Not really impressed with any of the singers this year.

that prepubescent kid Daniel needs to go very soon

judges wasted the save this season, that guy Qaasim can't sing.


----------



## mriceyman (Mar 20, 2015)

Its still on tv?


Sent from my iPhone using AlpineZone


----------



## ScottySkis (Mar 20, 2015)

mriceyman said:


> Its still on tv?
> 
> 
> Sent from my iPhone using AlpineZone



+420.!


----------



## Warp Daddy (Mar 20, 2015)

Quit watching AI 2 yrs ago couldn't hack either Harry Connick , a real jackwagon or JLo. .


----------



## wa-loaf (Mar 20, 2015)

The Voice is where it's at!


----------



## Warp Daddy (Mar 20, 2015)

wa-loaf said:


> The Voice is where it's at!




Totally agree , talent is superior and the judges are interesting


----------



## dlague (Mar 20, 2015)

wa-loaf said:


> The Voice is where it's at!



+1 I like the format of The Voice

AI never really worked for me.


----------



## wa-loaf (Mar 20, 2015)

Warp Daddy said:


> Totally agree , talent is superior and the judges are interesting



I did like Gwen Stefani better than Christina.


----------



## Warp Daddy (Mar 20, 2015)

Gwen was awesome , way better than i expected . i had low expectations BUT she turned me into a fan .

Xtina is a piece of work BUT has softened her edge a bit as of late


----------



## Warp Daddy (Mar 20, 2015)

The vibe on the voice and the good natured bs'ing and ball breaking among the coaches is phun


----------



## wa-loaf (May 11, 2015)

Canceled!


----------



## Warp Daddy (May 11, 2015)

Finally


----------



## gmcunni (May 11, 2015)

wa-loaf said:


> Canceled!





Warp Daddy said:


> Finally



i thought the news (my wife yelled up to me earlier today) was 1 more season?


----------



## steamboat1 (May 11, 2015)

gmcunni said:


> i thought the news (my wife yelled up to me earlier today) was 1 more season?


Yup one more season.
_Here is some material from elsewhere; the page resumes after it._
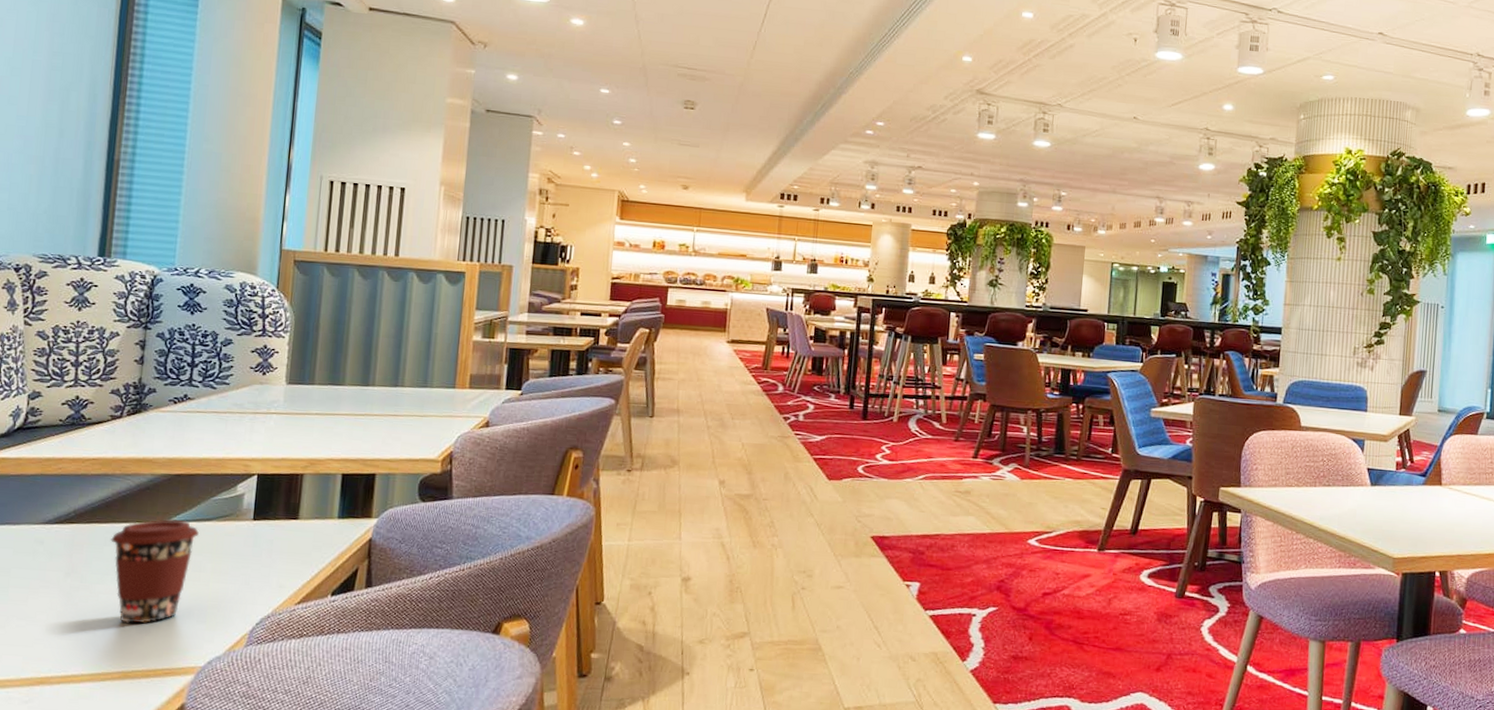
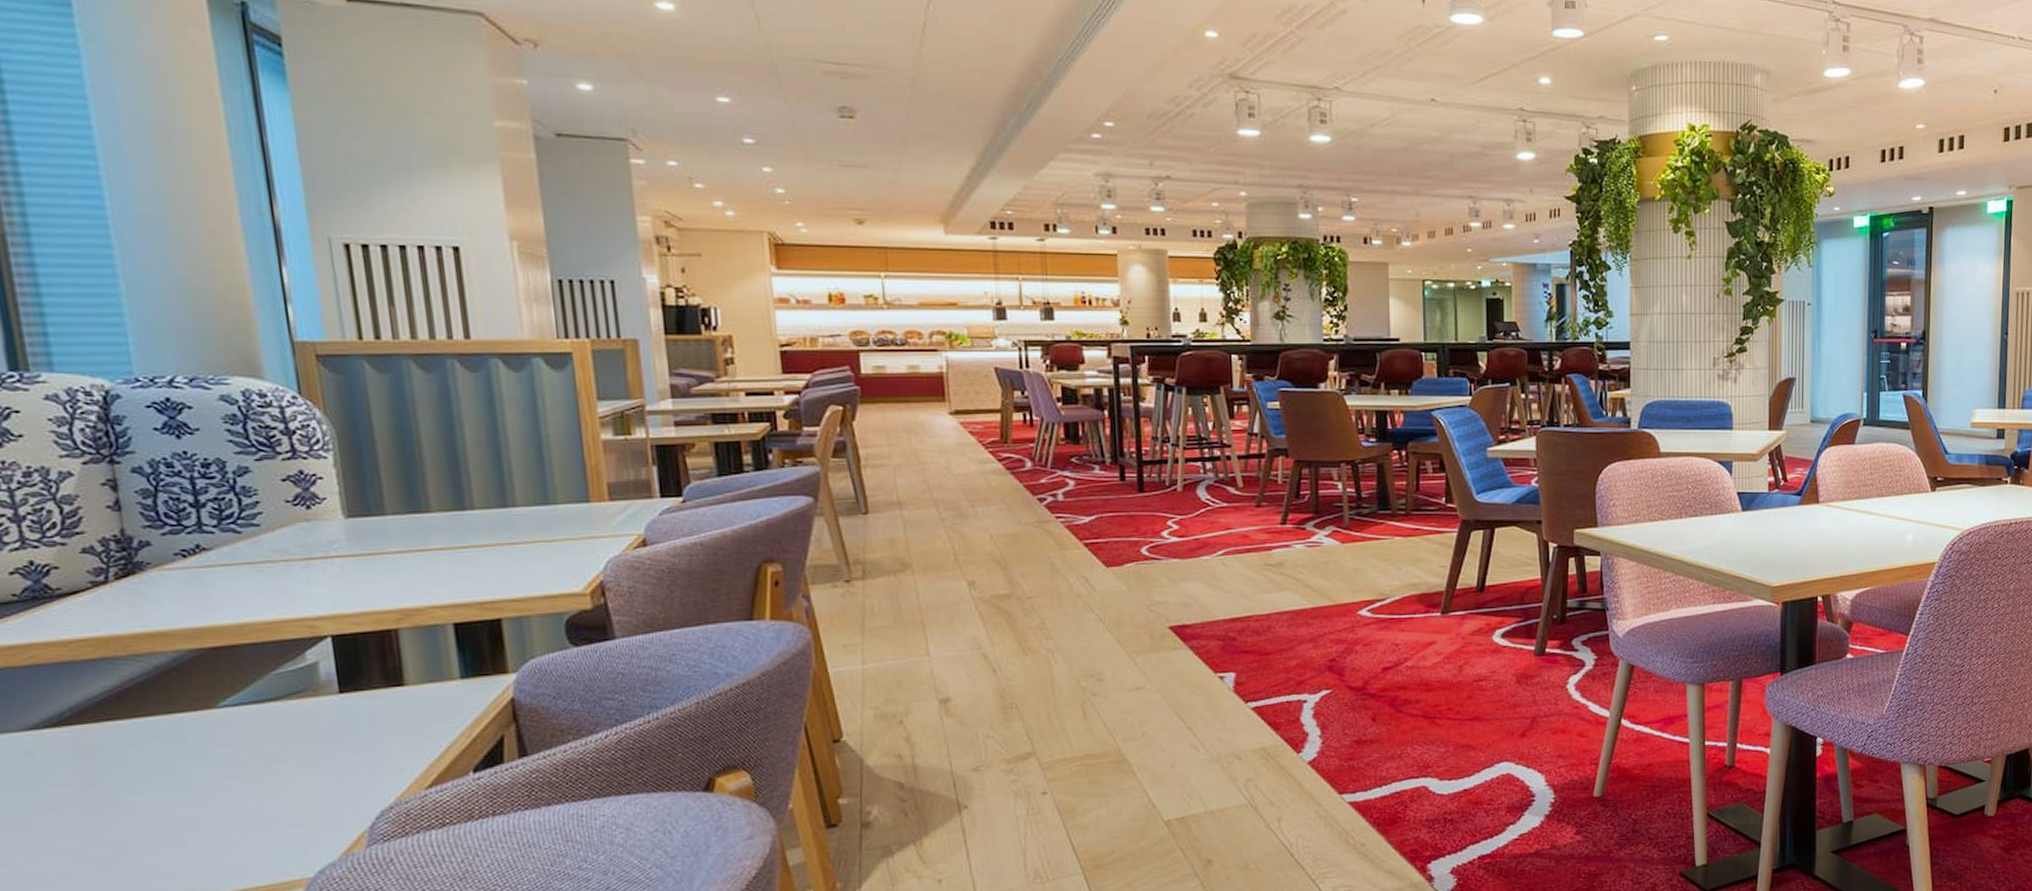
coffee cup: present [111,519,199,624] -> none [135,704,264,839]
Doesn't matter to me as I never watch it.


----------



## dlague (May 11, 2015)

Also never watch it, however, do watch The Voice which is much more entertaining IMO.


----------



## gmcunni (May 11, 2015)

dlague said:


> Also never watch it, however, do watch The Voice which is much more entertaining IMO.



if you never watch Idol how can you know that The Voice is more entertaining?


----------



## dlague (May 11, 2015)

gmcunni said:


> if you never watch Idol how can you know that The Voice is more entertaining?



I watched periodically it when it first came out season 3 and 4 then watched Rock Star and Rock Star: Supernova and finally The Voice


----------



## ScottySkis (May 11, 2015)

Warp Daddy said:


> Finally



!420! I used to watch years ago mostly to hav e something's to talk about to young hot women that worked at my old job . will not miss that show. It was OK at first but to many artist struggle out their who don't get TV chance because their orettyt by teenagers standard.


----------



## thetrailboss (May 12, 2015)

Warp Daddy said:


> Finally



+1 

It was dying a slow death


Sent from my iPhone using AlpineZone


----------



## gmcunni (May 13, 2015)

CT wins


----------